→ TASK BRIEF
Filter these records by the string "parameter", copying each line that holds it.
§
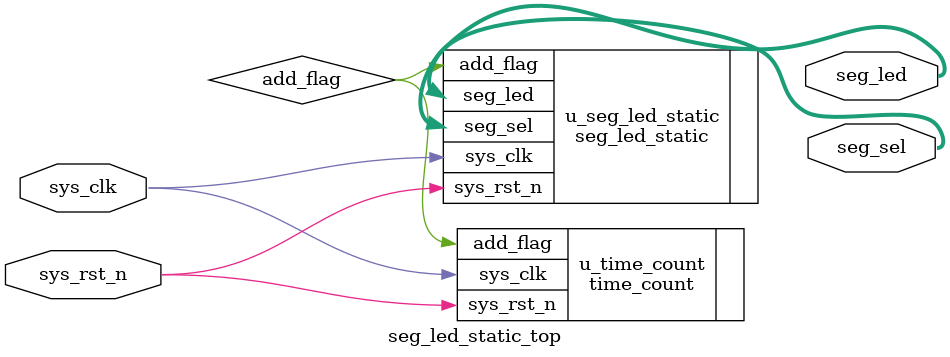
<source format=v>

module seg_led_static_top(
	input			sys_clk  ,
	input 			sys_rst_n,
	
	output	[5:0]	seg_sel  ,
	output	[7:0]	seg_led
);

// Define parameter
parameter MAX_NUM = 25_000_000;

// Define wire
wire add_flag;

//*****************************************************
//**                    main code
//*****************************************************

time_count #(
	.MAX_NUM	(MAX_NUM)
	)

	u_time_count(
	.sys_clk	(sys_clk  ),
	.sys_rst_n	(sys_rst_n),
	.add_flag	(add_flag )
);

seg_led_static u_seg_led_static(
	.sys_clk  	(sys_clk  ),
	.sys_rst_n	(sys_rst_n),
	
	.add_flag 	(add_flag ),
	.seg_sel  	(seg_sel  ),
	.seg_led	(seg_led  )
);

endmodule
</source>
§
→ ANSWER SPACE
// Define parameter
parameter MAX_NUM = 25_000_000;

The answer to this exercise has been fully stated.